Historical population
| Census | Pop. | Note | %± |
| 1880 | 86 |  | — |
| 1890 | 428 |  | 397.7% |
| 1900 | 942 |  | 120.1% |
| 1910 | 849 |  | −9.9% |
| 1920 | 876 |  | 3.2% |
| 1930 | 631 |  | −28.0% |
| 1940 | 736 |  | 16.6% |
| 1950 | 918 |  | 24.7% |
| 1960 | 927 |  | 1.0% |
| 1970 | 1,004 |  | 8.3% |
| 1980 | 958 |  | −4.6% |
| 1990 | 902 |  | −5.8% |
| 2000 | 975 |  | 8.1% |
| 2010 | 926 |  | −5.0% |
| 2020 | 840 |  | −9.3% |
U.S. Decennial Census

===2010 census===
As of the census of 2010, there were 926 people, 356 households, and 240 families living in the town. The population density was 1815.7 PD/sqmi. There were 401 housing units at an average density of 786.3 /sqmi. The racial makeup of the town was 99.2% White and 0.8% from two or more races. Hispanic or Latino of any race were 0.4% of the population.

There were 356 households, of which 40.7% had children under the age of 18 living with them, 46.6% were married couples living together, 14.6% had a female householder with no husband present, 6.2% had a male householder with no wife present, and 32.6% were non-families. 26.7% of all households were made up of individuals, and 14% had someone living alone who was 65 years of age or older. The average household size was 2.60 and the average family size was 3.16.

The median age in the town was 35.6 years. 29.3% of residents were under the age of 18; 8.3% were between the ages of 18 and 24; 23.3% were from 25 to 44; 25.9% were from 45 to 64; and 13.3% were 65 years of age or older. The gender makeup of the town was 49.7% male and 50.3% female.

===2000 census===
As of the census of 2000, there were 975 people, 388 households, and 268 families living in the town. The population density was 1,910.2 PD/sqmi. There were 418 housing units at an average density of 819.0 /sqmi. The racial makeup of the town was 99.28% White, 0.21% African American, 0.10% Native American, and 0.41% from two or more races.

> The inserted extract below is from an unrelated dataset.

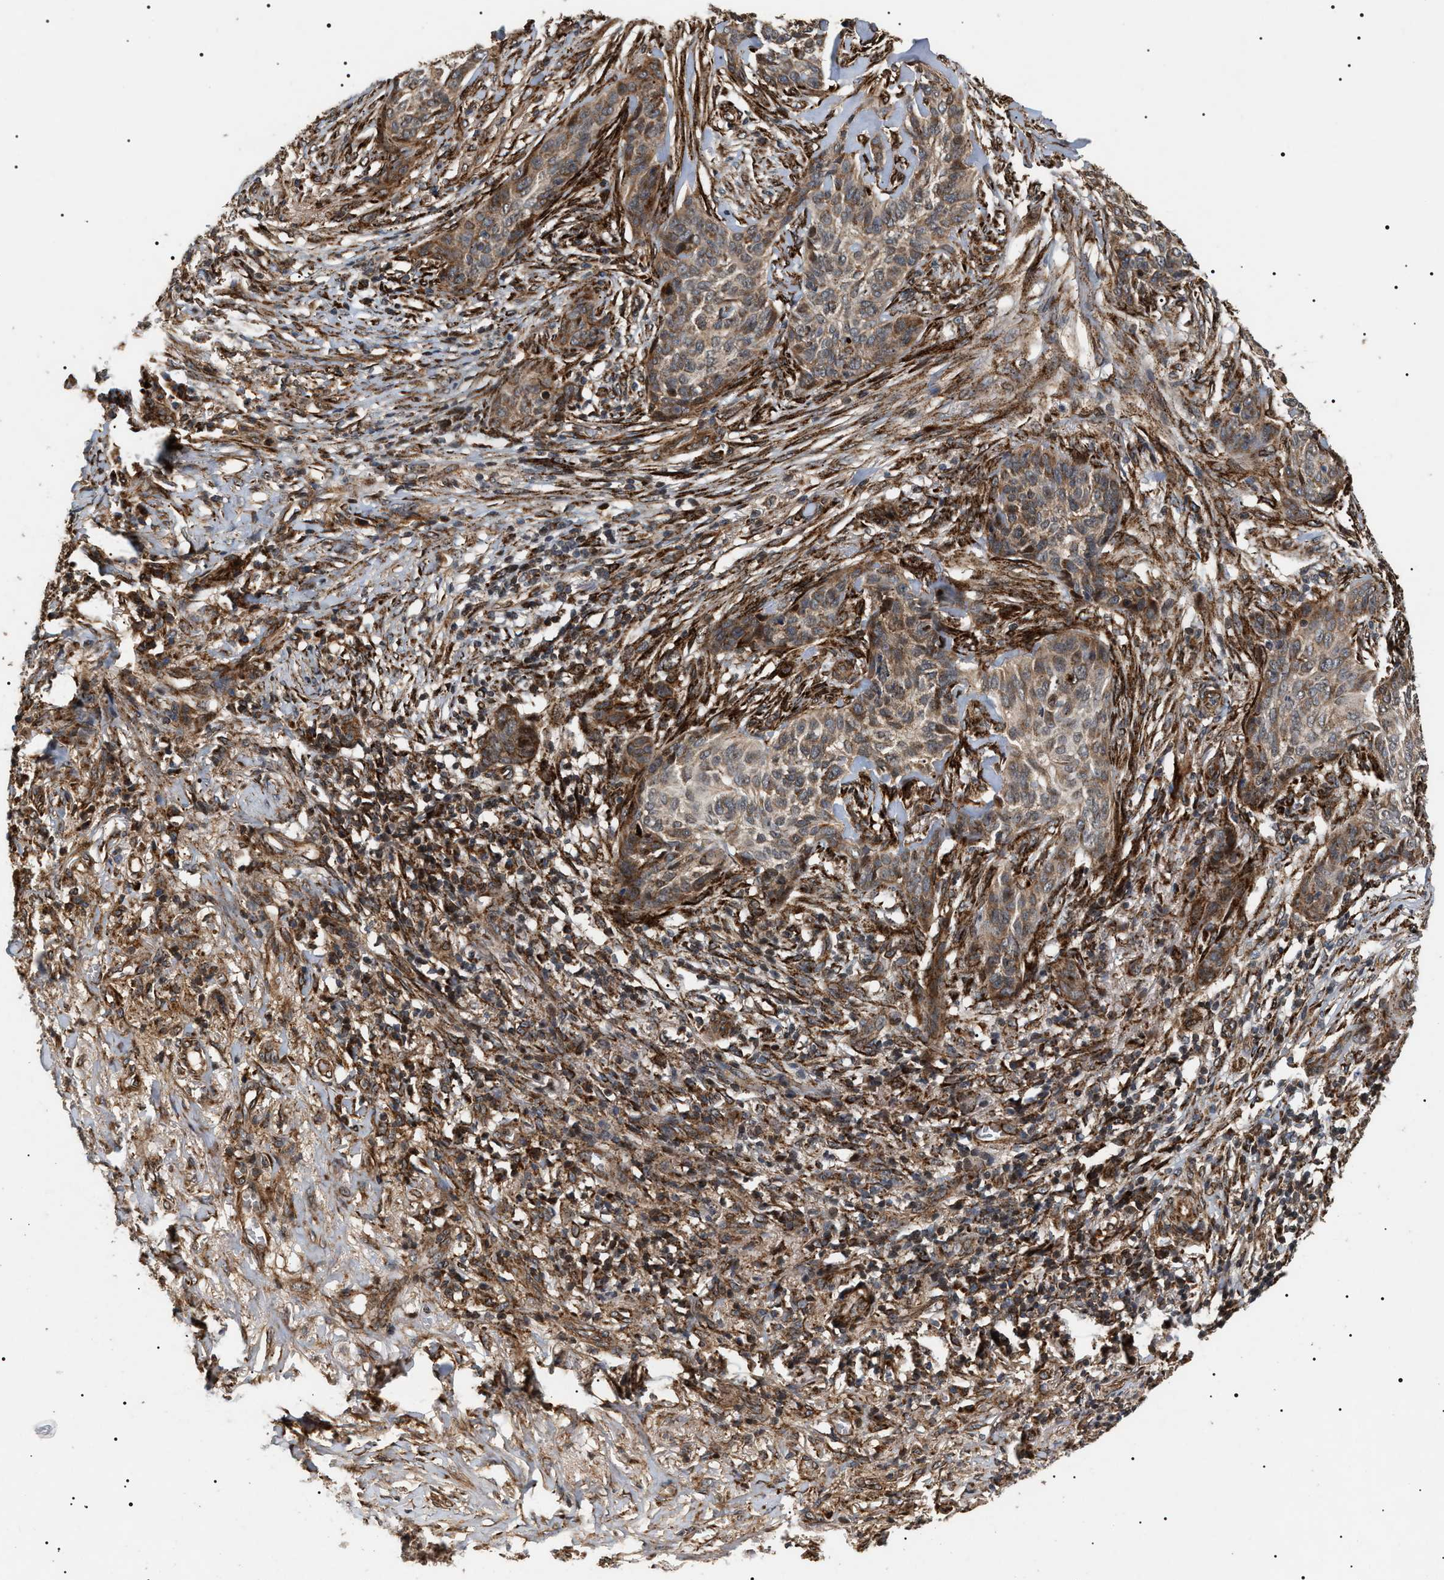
{"staining": {"intensity": "moderate", "quantity": ">75%", "location": "cytoplasmic/membranous"}, "tissue": "skin cancer", "cell_type": "Tumor cells", "image_type": "cancer", "snomed": [{"axis": "morphology", "description": "Basal cell carcinoma"}, {"axis": "topography", "description": "Skin"}], "caption": "Brown immunohistochemical staining in basal cell carcinoma (skin) displays moderate cytoplasmic/membranous positivity in about >75% of tumor cells.", "gene": "ZBTB26", "patient": {"sex": "male", "age": 85}}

There were 388 households, out of which 32.2% had children under the age of 18 living with them, 54.1% were married couples living together, 11.3% had a female householder with no husband present, and 30.9% were non-families. 27.8% of all households were made up of individuals, and 14.7% had someone living alone who was 65 years of age or older. The average household size was 2.51 and the average family size was 3.05.

In the town, the population was spread out, with 27.7% under the age of 18, 7.3% from 18 to 24, 27.6% from 25 to 44, 20.8% from 45 to 64, and 16.6% who were 65 years of age or older. The median age was 36 years. For every 100 females, there were 93.5 males. For every 100 females age 18 and over, there were 90.5 males.

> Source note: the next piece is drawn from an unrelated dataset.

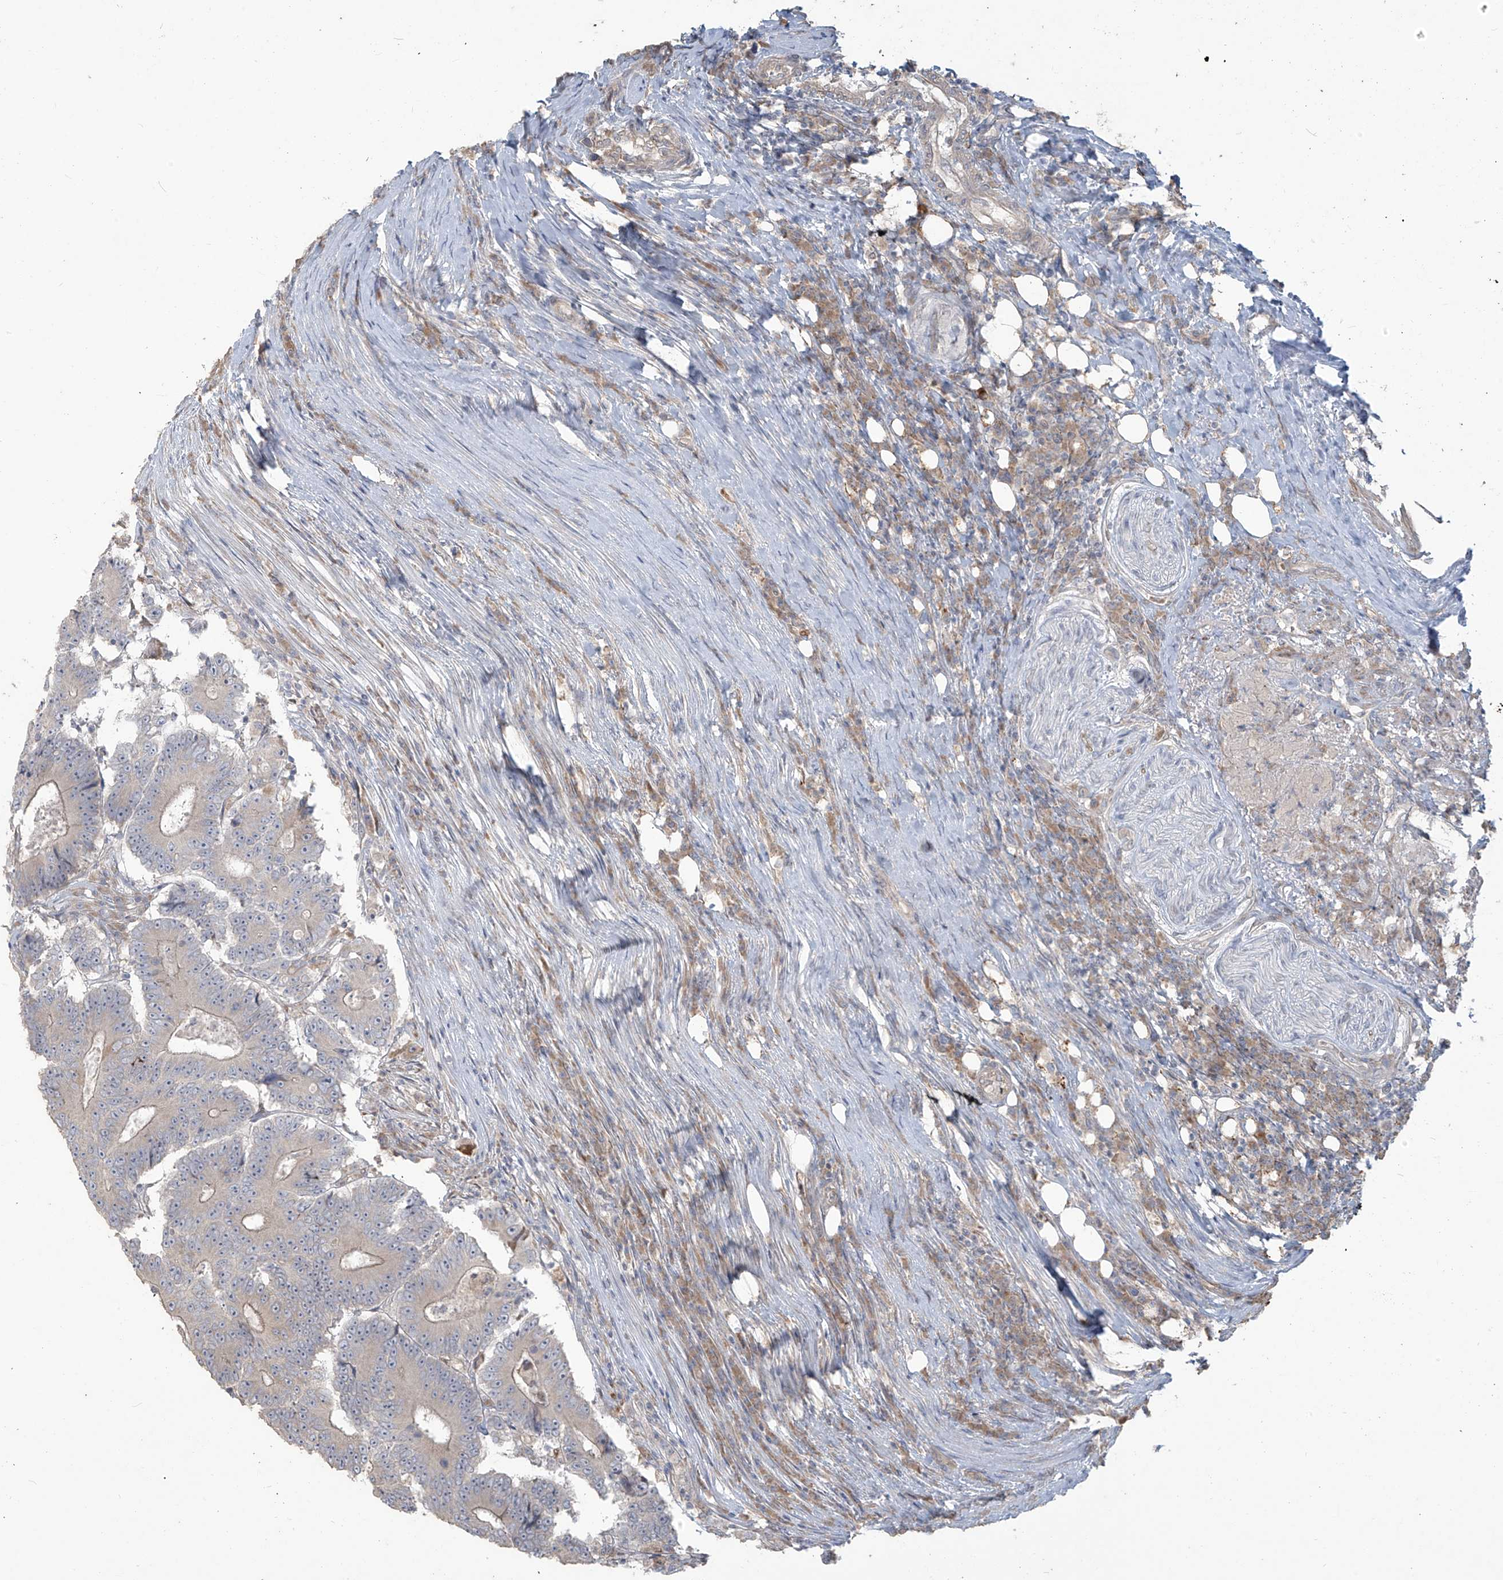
{"staining": {"intensity": "negative", "quantity": "none", "location": "none"}, "tissue": "colorectal cancer", "cell_type": "Tumor cells", "image_type": "cancer", "snomed": [{"axis": "morphology", "description": "Adenocarcinoma, NOS"}, {"axis": "topography", "description": "Colon"}], "caption": "High power microscopy photomicrograph of an immunohistochemistry (IHC) photomicrograph of colorectal cancer, revealing no significant expression in tumor cells.", "gene": "MAGIX", "patient": {"sex": "male", "age": 83}}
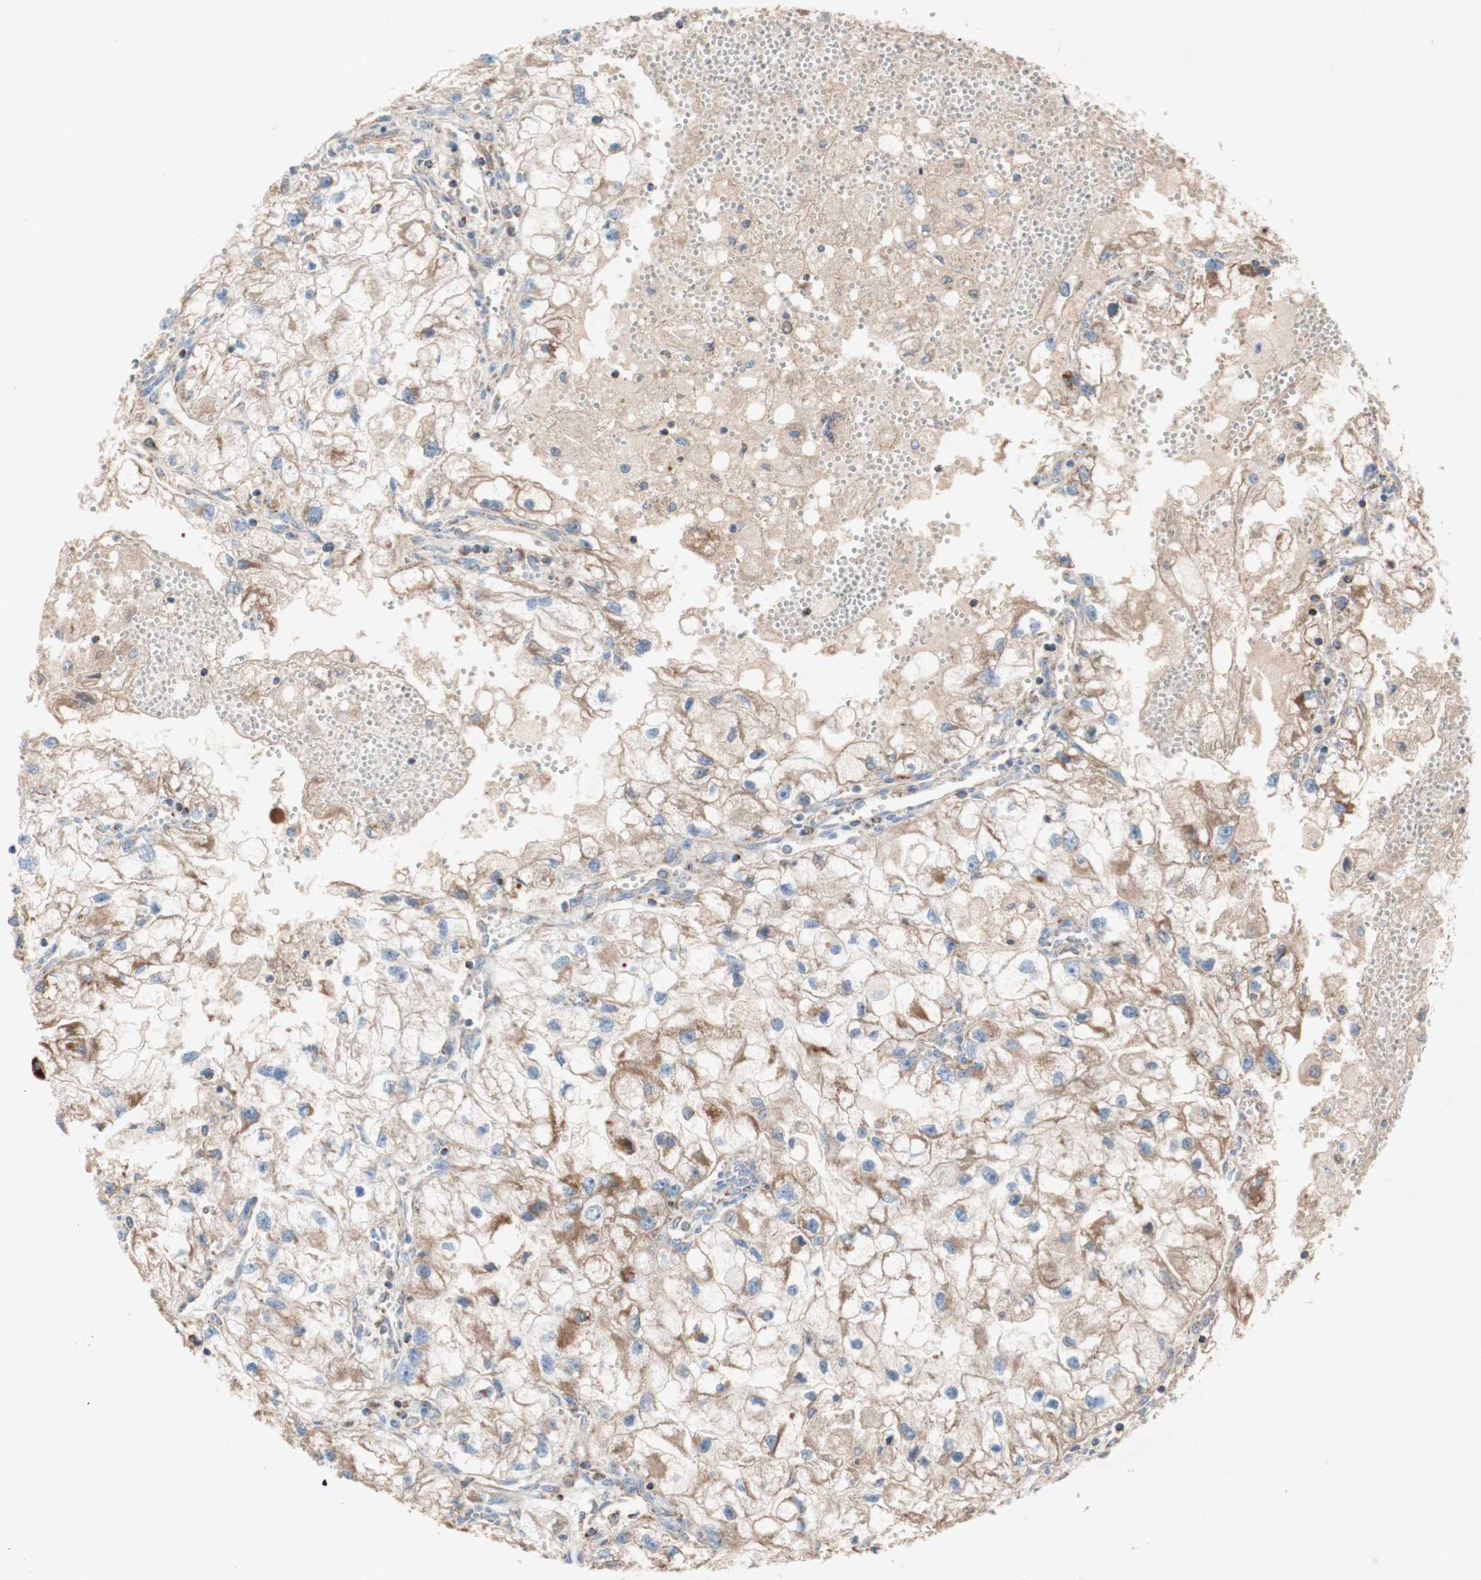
{"staining": {"intensity": "moderate", "quantity": ">75%", "location": "cytoplasmic/membranous"}, "tissue": "renal cancer", "cell_type": "Tumor cells", "image_type": "cancer", "snomed": [{"axis": "morphology", "description": "Adenocarcinoma, NOS"}, {"axis": "topography", "description": "Kidney"}], "caption": "Immunohistochemistry (DAB) staining of renal cancer (adenocarcinoma) shows moderate cytoplasmic/membranous protein positivity in about >75% of tumor cells. (Brightfield microscopy of DAB IHC at high magnification).", "gene": "SDHB", "patient": {"sex": "female", "age": 70}}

The median income for a household in the town was $31,932, and the median income for a family was $39,792. Males had a median income of $31,688 versus $22,375 for females. The per capita income for the town was $17,112. About 9.6% of families and 12.6% of the population were below the poverty line, including 22.3% of those under age 18 and 10.7% of those age 65 or over.

==Education==
The town has a lending library, the Roachdale-Franklin Township Public Library.

==Arts and culture==
An annual tradition of roach races began in the town in 1981, as "a gimmick for the Fourth of July carnival". To insure large sizes the roaches are imported from South Carolina labs. Contestants put their insects in a plastic container that is placed on an oval track on a four by eight plywood board. The container is lifted at the start of the race and whichever roach reaches the perimeter of the board first is declared the winner of each heat. The popularity of the race resulted in its appearing on the television programs regionally on Across Indiana and nationally on Good Morning America. In addition to being covered by The Indianapolis Star newspaper, the race was written up in Ripley's Believe It or Not!. Many contestants dress their roaches by gluing paper top hats, saddles, or other apparel to their backs. At the end of racing the roaches are collected, sprayed with insecticide, and disposed of.